##### Provided material #####
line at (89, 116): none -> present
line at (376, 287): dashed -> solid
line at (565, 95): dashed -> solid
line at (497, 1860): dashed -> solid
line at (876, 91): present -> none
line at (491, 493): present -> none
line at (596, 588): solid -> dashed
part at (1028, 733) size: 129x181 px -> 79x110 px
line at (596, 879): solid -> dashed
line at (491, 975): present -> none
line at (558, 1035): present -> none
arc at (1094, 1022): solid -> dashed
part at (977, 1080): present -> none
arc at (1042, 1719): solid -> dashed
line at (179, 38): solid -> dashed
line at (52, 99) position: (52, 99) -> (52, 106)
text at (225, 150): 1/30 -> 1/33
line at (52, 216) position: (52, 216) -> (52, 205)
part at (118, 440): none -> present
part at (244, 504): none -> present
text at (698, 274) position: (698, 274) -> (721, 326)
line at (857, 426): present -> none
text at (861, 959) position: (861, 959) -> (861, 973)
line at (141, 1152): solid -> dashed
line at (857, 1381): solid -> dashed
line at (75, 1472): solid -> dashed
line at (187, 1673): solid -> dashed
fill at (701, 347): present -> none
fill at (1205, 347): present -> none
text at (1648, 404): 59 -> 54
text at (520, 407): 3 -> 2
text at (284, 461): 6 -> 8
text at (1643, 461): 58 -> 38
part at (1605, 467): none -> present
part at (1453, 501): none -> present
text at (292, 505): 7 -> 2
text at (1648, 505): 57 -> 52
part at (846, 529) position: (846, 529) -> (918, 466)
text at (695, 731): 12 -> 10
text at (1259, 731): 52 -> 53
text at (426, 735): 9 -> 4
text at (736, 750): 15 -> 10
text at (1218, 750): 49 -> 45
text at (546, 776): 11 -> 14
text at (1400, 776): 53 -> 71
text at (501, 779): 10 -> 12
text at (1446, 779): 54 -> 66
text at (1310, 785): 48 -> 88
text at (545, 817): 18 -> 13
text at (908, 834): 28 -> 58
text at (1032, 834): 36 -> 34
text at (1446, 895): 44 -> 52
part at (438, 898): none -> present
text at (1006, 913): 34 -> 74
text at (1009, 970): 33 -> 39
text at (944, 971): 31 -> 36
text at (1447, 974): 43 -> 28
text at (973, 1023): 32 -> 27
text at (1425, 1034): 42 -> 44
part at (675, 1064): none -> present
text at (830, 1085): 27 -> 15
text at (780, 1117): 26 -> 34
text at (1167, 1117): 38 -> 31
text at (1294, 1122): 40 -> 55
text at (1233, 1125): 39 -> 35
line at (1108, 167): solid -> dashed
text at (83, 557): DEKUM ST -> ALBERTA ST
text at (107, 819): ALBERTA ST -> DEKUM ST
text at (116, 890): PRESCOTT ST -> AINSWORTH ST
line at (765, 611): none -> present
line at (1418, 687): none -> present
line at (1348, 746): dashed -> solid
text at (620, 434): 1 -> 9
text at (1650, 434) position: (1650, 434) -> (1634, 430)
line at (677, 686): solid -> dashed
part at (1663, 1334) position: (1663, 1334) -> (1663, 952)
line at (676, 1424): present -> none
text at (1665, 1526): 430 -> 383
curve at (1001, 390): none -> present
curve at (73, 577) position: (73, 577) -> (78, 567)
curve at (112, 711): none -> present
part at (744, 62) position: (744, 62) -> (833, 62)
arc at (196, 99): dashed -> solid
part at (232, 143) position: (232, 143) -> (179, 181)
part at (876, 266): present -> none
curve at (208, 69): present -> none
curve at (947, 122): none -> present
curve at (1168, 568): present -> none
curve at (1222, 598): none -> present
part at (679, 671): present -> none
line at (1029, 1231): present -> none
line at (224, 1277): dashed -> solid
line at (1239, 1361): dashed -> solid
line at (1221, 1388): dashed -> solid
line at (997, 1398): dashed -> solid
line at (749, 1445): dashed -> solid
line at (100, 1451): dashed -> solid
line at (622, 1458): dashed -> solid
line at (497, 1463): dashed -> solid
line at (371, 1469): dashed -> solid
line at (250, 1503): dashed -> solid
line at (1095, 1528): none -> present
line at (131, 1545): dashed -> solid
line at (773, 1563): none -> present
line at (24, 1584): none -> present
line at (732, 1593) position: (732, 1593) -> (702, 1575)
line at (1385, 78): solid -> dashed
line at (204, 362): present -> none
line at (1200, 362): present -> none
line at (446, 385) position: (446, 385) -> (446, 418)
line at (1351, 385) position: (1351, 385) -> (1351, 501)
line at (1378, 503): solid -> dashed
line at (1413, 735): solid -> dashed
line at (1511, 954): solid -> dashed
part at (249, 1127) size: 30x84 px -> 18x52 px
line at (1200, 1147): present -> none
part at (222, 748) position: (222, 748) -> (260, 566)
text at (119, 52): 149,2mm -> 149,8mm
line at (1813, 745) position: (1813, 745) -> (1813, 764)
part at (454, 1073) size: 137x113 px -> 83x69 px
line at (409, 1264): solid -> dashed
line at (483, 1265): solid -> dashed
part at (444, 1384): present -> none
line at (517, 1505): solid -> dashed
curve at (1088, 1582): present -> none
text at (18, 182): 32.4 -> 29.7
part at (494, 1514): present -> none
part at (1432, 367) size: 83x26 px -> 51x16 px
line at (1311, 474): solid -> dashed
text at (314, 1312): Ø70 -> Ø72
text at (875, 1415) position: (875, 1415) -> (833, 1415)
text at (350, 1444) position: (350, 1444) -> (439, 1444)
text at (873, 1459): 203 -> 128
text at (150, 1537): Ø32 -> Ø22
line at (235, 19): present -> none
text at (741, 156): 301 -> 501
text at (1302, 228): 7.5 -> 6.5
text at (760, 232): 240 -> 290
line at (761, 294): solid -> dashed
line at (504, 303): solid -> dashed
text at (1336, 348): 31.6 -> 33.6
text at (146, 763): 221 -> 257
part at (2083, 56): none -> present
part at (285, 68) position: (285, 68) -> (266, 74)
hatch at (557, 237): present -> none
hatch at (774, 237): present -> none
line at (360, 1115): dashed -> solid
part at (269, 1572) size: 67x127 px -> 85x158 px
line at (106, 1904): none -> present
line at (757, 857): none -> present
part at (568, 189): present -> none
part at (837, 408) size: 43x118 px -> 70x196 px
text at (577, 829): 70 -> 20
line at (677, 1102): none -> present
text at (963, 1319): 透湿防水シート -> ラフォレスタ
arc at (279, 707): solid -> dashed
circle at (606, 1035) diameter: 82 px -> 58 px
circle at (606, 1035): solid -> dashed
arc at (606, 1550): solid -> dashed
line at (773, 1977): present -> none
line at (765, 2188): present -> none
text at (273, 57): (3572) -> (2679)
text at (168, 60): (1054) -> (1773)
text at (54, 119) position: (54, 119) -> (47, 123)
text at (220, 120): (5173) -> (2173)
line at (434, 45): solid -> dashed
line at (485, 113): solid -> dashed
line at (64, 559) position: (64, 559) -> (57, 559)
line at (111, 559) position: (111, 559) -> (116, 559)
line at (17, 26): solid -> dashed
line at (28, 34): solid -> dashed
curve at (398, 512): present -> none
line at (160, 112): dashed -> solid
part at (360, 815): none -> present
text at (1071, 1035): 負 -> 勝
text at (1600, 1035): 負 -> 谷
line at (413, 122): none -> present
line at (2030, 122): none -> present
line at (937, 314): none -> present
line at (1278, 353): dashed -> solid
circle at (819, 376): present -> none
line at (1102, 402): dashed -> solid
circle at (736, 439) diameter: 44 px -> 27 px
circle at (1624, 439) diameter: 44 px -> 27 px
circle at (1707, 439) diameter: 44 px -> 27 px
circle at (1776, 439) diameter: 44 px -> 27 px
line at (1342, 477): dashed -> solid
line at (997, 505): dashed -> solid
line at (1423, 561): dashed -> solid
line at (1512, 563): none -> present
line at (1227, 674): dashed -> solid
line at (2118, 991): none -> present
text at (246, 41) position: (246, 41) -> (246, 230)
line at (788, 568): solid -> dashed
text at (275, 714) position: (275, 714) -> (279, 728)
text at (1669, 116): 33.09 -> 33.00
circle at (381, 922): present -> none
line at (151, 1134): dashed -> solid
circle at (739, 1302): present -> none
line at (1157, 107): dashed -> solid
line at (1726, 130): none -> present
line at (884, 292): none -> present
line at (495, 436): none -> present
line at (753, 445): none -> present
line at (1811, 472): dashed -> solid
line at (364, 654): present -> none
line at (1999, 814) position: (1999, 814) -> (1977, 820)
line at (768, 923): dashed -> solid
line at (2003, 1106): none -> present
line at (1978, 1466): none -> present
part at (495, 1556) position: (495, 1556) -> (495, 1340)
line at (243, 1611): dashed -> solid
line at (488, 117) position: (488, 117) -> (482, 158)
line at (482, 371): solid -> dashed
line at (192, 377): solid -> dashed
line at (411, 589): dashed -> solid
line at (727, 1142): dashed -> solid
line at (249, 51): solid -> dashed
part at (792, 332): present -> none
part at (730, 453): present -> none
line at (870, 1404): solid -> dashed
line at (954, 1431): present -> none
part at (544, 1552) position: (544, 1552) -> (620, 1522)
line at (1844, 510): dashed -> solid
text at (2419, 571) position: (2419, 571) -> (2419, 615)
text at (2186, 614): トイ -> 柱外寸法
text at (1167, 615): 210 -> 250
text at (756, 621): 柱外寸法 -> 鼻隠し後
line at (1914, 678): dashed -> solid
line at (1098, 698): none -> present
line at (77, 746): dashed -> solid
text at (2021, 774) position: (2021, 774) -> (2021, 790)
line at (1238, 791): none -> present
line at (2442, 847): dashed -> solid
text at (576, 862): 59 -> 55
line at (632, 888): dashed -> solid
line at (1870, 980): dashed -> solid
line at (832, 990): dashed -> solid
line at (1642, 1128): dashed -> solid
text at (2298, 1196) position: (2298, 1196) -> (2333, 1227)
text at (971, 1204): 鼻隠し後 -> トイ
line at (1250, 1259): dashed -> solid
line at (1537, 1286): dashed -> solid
#####
● **Aim of the task**
Rewrite the material from its first line through the line containing "line at (75, 1472): solid -> dashed", switching every "solid" to "continuous" and leaving all else unchanged.

● **Output for this exercise**
line at (89, 116): none -> present
line at (376, 287): dashed -> continuous
line at (565, 95): dashed -> continuous
line at (497, 1860): dashed -> continuous
line at (876, 91): present -> none
line at (491, 493): present -> none
line at (596, 588): continuous -> dashed
part at (1028, 733) size: 129x181 px -> 79x110 px
line at (596, 879): continuous -> dashed
line at (491, 975): present -> none
line at (558, 1035): present -> none
arc at (1094, 1022): continuous -> dashed
part at (977, 1080): present -> none
arc at (1042, 1719): continuous -> dashed
line at (179, 38): continuous -> dashed
line at (52, 99) position: (52, 99) -> (52, 106)
text at (225, 150): 1/30 -> 1/33
line at (52, 216) position: (52, 216) -> (52, 205)
part at (118, 440): none -> present
part at (244, 504): none -> present
text at (698, 274) position: (698, 274) -> (721, 326)
line at (857, 426): present -> none
text at (861, 959) position: (861, 959) -> (861, 973)
line at (141, 1152): continuous -> dashed
line at (857, 1381): continuous -> dashed
line at (75, 1472): continuous -> dashed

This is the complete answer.